Fra due civiltà
(22 agosto 1933)


      Nel mese di agosto, il Congresso socialista francese pose in evidenza la profonda crisi del socialismo; un gruppo di giovani, assumendo il nome di neosocialisti, volle opporsi ai dogmi del socialismo tradizionale, con atteggiamenti nei quali si sentiva, sebbene deformata, l'influenza del Fascismo: ne sorsero polemiche e dissensi senza fine. Da esse prende lo spunto il seguente articolo, che fu scritto per l'«Universal Service» e venne pubblicato sul «Popolo d'Italia» del 22 agosto 1933:

      Il movimento di fronda che si è sollevato nel recente congresso del partito socialista francese, non va sopravalutato. Anzitutto il partito socialista francese, malgrado la sua notevole rappresentanza parlamentare, non è una delle forze storiche operanti della Francia. È un'organizzazione politico-amministrativa, che ha scarso potere di presa sulle masse del popolo francese, specialmente di quello rurale.

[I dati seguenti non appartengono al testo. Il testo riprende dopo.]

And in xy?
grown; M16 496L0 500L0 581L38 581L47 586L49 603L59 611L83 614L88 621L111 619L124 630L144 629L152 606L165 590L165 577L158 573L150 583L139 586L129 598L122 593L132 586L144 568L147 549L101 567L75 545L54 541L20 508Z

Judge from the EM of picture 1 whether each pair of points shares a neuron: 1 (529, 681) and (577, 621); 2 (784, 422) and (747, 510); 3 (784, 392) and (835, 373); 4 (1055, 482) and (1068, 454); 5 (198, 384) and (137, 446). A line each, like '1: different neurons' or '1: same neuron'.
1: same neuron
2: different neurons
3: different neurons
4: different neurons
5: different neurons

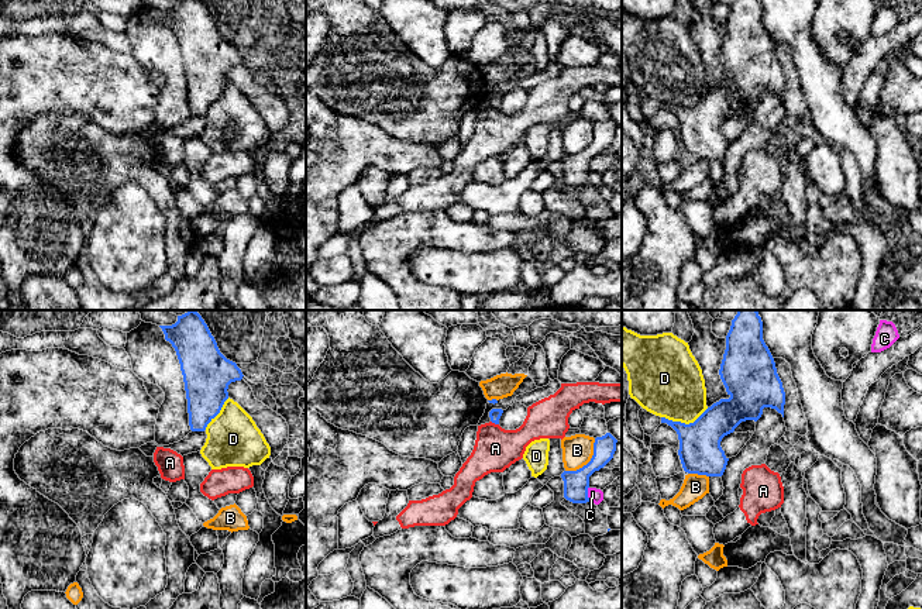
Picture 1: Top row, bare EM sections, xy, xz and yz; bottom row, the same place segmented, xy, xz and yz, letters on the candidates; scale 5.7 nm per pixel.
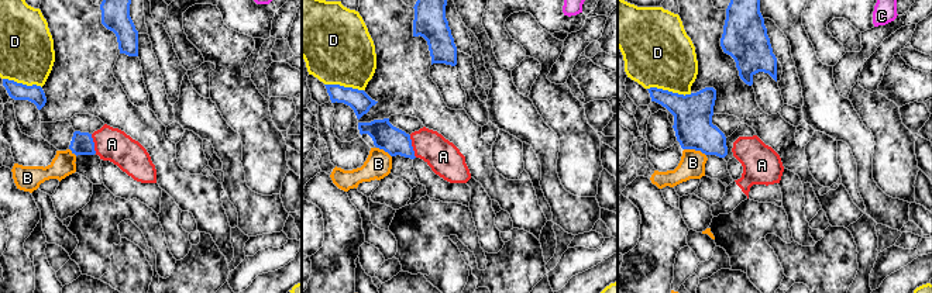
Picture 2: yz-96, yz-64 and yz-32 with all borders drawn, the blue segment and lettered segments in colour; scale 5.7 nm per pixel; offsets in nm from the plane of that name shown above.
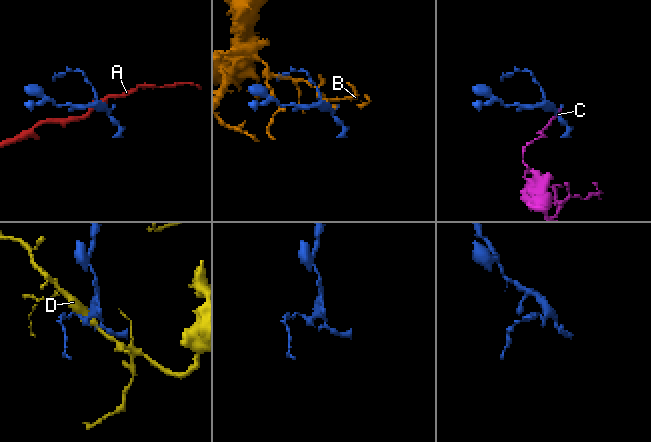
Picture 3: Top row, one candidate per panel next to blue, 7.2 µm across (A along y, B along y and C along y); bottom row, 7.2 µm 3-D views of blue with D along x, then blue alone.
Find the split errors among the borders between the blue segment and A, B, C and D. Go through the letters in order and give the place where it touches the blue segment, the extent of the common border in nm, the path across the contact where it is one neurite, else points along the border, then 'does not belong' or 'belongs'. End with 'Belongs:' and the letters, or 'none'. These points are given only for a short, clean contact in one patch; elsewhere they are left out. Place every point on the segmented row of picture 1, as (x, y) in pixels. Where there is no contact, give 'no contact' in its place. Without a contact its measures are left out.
A: xz (495, 423) | 50 nm | along xz (491, 420), (498, 425) | does not belong
B: xz (589, 461) | 260 nm | does not belong
C: xz (587, 494) | 80 nm | along xz (588, 487), (589, 499) | does not belong
D: yz (684, 423) | 280 nm | does not belong
Belongs: none

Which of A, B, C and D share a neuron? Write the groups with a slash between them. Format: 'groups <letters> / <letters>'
groups A / B / C / D

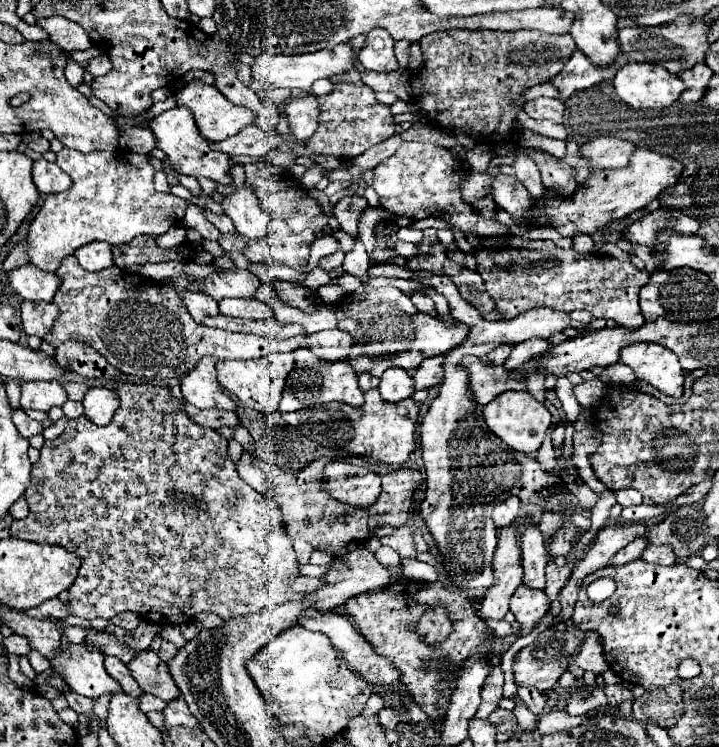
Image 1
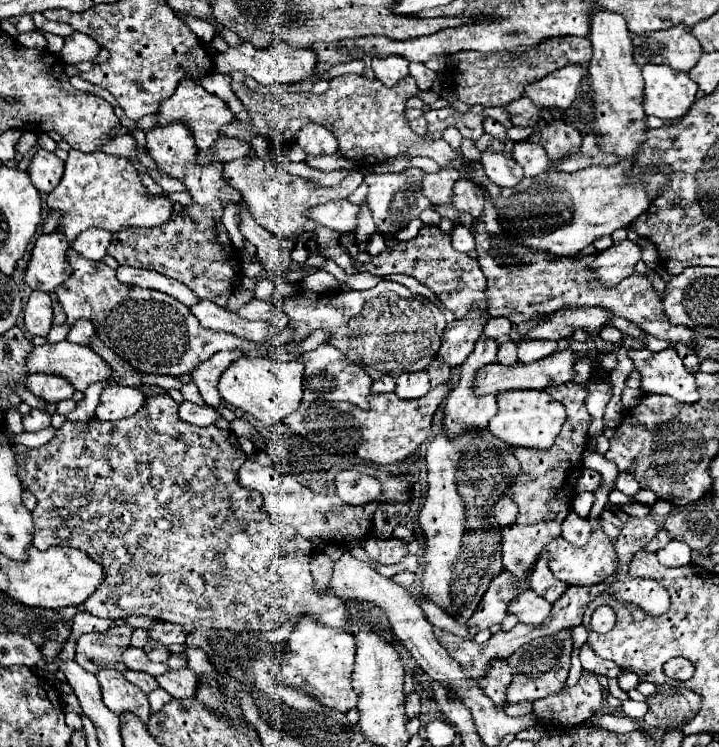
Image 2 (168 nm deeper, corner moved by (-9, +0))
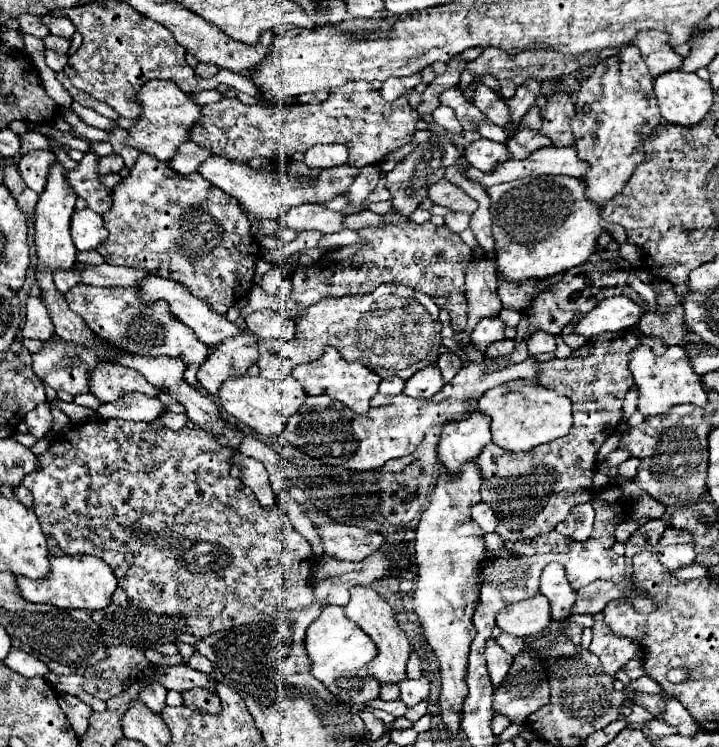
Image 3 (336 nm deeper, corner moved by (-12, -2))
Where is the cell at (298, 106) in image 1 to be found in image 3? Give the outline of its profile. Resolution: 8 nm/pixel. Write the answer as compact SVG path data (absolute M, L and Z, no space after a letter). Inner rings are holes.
M314 144L306 150L304 162L310 168L332 168L342 166L348 160L348 148L344 144Z

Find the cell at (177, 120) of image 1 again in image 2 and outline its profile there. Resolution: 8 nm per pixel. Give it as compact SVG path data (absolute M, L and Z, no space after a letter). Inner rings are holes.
M181 122L165 128L153 128L147 132L147 154L157 164L157 172L177 178L185 184L187 192L193 198L193 204L183 206L183 210L173 210L169 222L165 226L155 228L135 228L121 230L113 234L113 242L109 244L107 254L113 256L123 266L135 268L151 268L169 278L181 280L187 284L199 298L207 298L217 306L225 306L229 296L233 294L241 272L243 258L237 248L233 248L227 230L221 224L221 216L227 204L239 204L241 194L227 186L223 178L223 164L209 162L197 164L197 148L193 142L193 134Z

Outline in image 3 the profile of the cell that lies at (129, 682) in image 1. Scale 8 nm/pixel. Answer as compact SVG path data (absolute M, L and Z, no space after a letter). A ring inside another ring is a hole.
M152 682L152 684L148 684L148 686L144 686L142 690L140 690L140 700L152 710L152 712L160 712L160 708L164 708L166 706L166 688L162 686L162 684L156 684L156 682Z

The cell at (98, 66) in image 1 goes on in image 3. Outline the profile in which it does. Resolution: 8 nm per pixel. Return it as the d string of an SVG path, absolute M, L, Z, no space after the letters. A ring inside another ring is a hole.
M46 14L42 20L44 20L44 24L48 24L48 28L50 28L52 34L58 34L58 36L62 36L66 40L74 38L74 30L76 28L74 28L74 24L70 20L56 18L56 16L50 16L50 14Z

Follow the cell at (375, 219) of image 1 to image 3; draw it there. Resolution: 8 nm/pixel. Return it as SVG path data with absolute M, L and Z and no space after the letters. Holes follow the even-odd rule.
M432 136L428 142L420 144L412 154L408 154L392 172L386 174L386 188L392 194L390 202L394 204L394 212L402 216L410 216L412 212L416 212L422 200L428 198L428 188L432 180L438 182L440 178L444 178L444 168L448 164L454 164L458 156L460 156L458 148L452 142L442 140L438 136Z

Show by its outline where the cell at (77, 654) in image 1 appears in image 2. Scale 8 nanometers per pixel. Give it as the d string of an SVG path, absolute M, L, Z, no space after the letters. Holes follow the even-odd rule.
M111 668L101 670L97 674L97 680L101 684L101 696L103 696L105 706L109 706L115 714L131 712L137 718L141 718L143 724L147 724L151 716L147 694L143 694L137 686L129 684L123 674Z

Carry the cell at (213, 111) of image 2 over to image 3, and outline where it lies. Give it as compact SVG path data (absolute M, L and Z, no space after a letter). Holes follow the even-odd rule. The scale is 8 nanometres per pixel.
M152 80L144 84L140 90L140 104L142 116L130 130L130 144L146 154L156 156L158 160L172 160L172 156L178 152L178 146L188 142L190 130L202 116L202 106L194 102L192 94L178 88L174 80Z

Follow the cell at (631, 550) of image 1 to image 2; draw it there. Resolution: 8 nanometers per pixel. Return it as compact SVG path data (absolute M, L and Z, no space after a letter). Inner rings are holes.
M661 528L661 530L657 532L657 536L647 544L647 550L649 550L649 552L657 552L657 550L663 548L667 542L669 542L669 534L667 534L665 528Z

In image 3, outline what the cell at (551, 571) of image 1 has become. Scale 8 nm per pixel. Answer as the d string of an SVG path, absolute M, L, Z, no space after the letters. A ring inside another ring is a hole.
M619 448L608 455L606 458L606 466L608 466L608 468L618 468L618 466L627 459L628 451Z

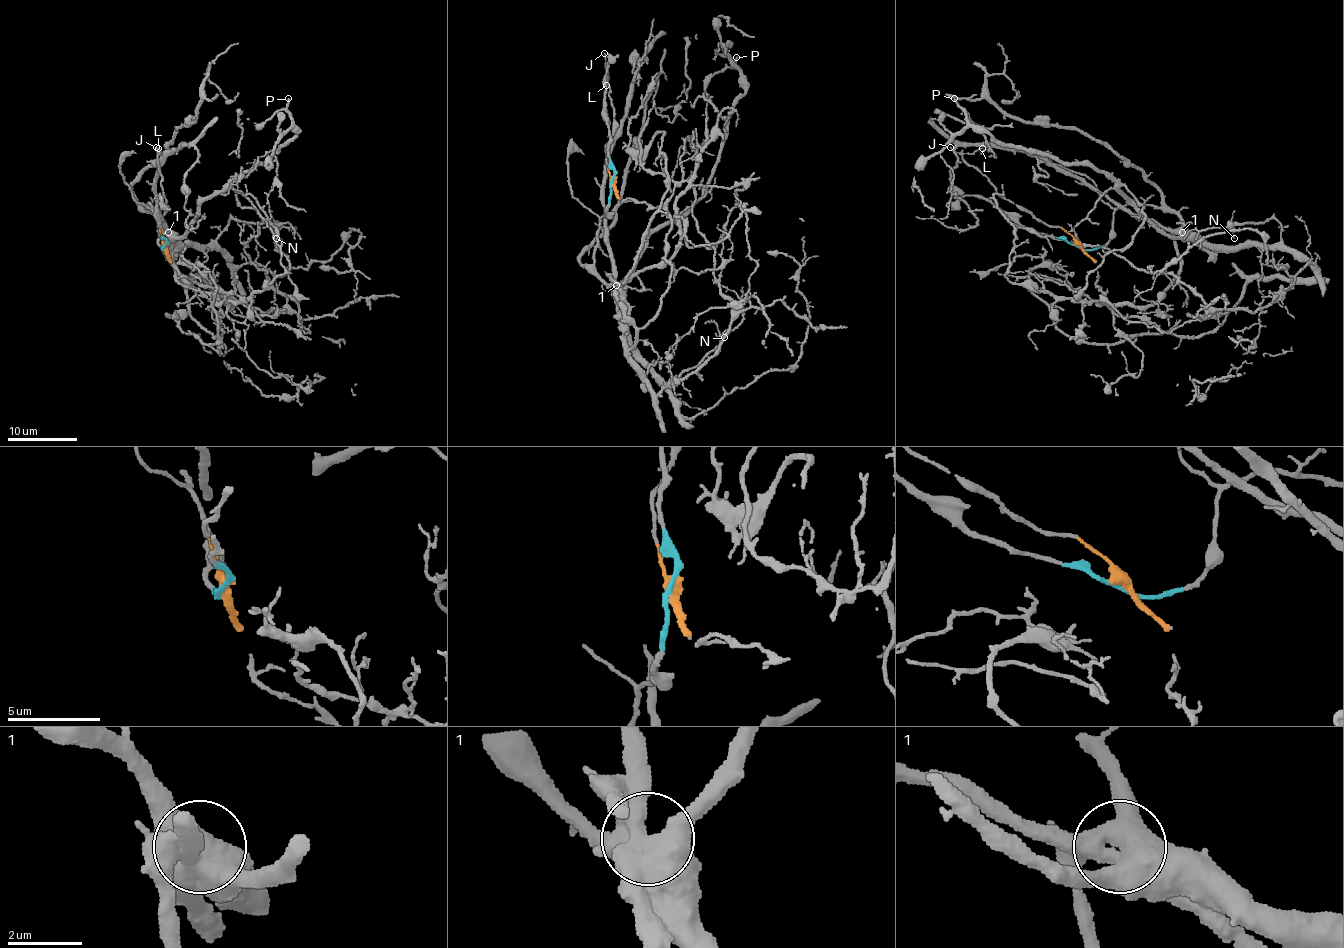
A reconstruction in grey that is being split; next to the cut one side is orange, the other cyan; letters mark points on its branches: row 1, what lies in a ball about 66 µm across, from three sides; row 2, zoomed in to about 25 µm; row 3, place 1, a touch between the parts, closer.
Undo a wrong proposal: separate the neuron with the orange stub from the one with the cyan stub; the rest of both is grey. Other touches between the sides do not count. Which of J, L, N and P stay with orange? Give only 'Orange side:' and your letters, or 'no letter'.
Orange side: J, L

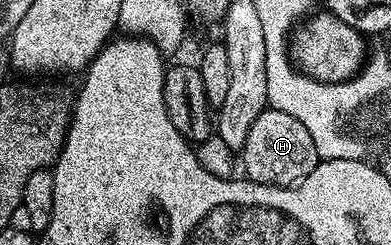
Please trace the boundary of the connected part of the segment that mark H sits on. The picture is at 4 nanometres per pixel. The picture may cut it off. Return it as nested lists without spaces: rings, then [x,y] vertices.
[[[270,107],[253,119],[253,127],[249,127],[249,135],[241,150],[241,169],[247,172],[244,173],[246,180],[262,185],[294,187],[319,166],[320,160],[317,147],[313,147],[313,135],[305,131],[305,126],[297,123],[293,115],[285,115],[285,111]]]

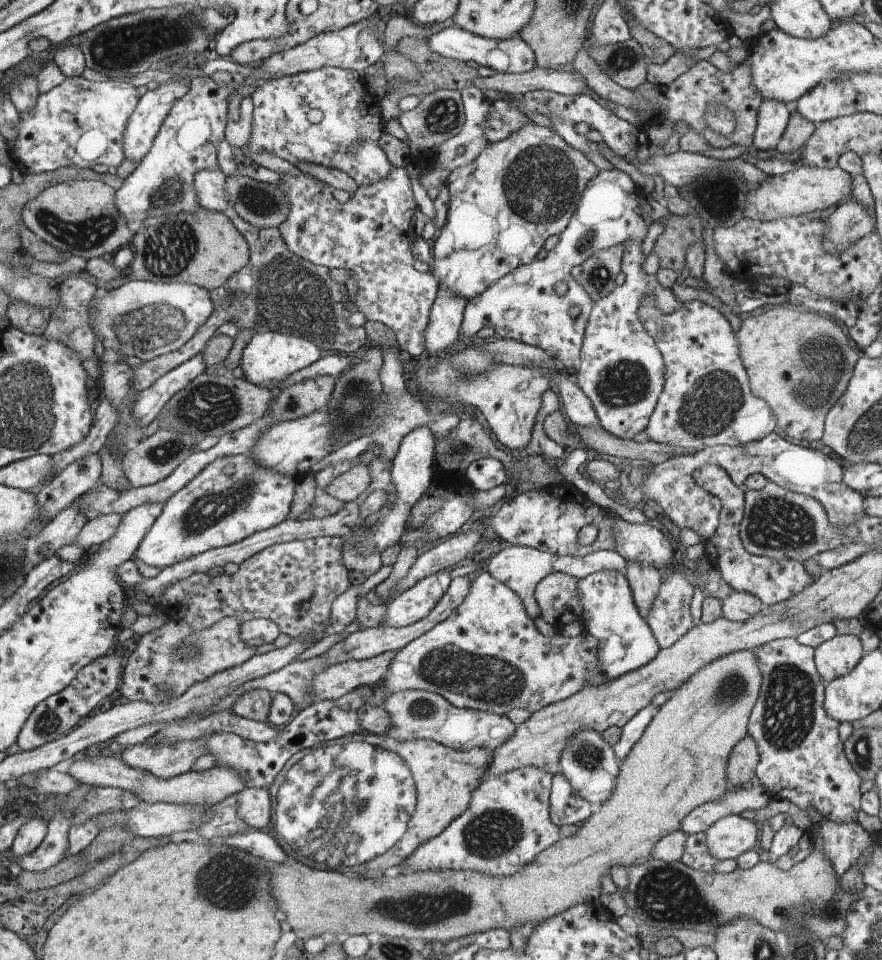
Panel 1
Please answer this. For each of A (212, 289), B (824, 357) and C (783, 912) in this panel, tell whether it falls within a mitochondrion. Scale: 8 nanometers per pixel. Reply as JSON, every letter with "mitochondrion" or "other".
{"A":"other","B":"mitochondrion","C":"mitochondrion"}

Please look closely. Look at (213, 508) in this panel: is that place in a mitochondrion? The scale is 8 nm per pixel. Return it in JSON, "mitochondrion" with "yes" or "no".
{"mitochondrion":"yes"}

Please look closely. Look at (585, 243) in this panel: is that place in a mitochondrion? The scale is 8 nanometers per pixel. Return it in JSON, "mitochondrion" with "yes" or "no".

L'elettore francese vota magari per Blum, ma non prende sul serio le sue dottrine: vota per Blum per fare un dispetto a un altro candidato. Anche ristretta in questi termini, una certa importanza, soprattutto ai fini di votare o no per un ministero, il partito socialista francese l'ha ancora, quantunque sia ben lontana dai tempi nei quali pontificava Jaures, più tribuno che teorico, più oratore che uomo d'azione. Ora, nel recente congresso dei socialisti, alcuni oratori si sono levati, col proposito di disincagliare il partito dalle sue troppe dogmatiche e irrealizzabili formulazioni dottrinarie, per avviarlo su nuove direttive, riconciliandolo con questi principi e con questi istituti: lo Stato, la Nazione, l'Autorità e la Gioventù. Parole piene di significato, che il vocabolario marxista aveva cancellato dalle sue pagine, poiché per il profeta di Treviri lo Stato non è che il Comitato d'affari della borghesia; la Nazione è un concetto ritardatario che deve essere superato dalla internazionale e l'Autorità è un principio antitetico alle rivendicazioni sempre più «radicali» o estremiste del proletariato. Sentire, quindi, pronunziare queste parole da oratori socialisti da una tribuna di un congresso socialista, ha suscitato una certa impressione e una considerevole scia di commenti. Si è parlato di fascismo e di neo-socialismo. Ci sono state varie battute polemiche fra gli ortodossi e questi neosocialisti o fascisti, ma la situazione non ha avuto ulteriori sviluppi.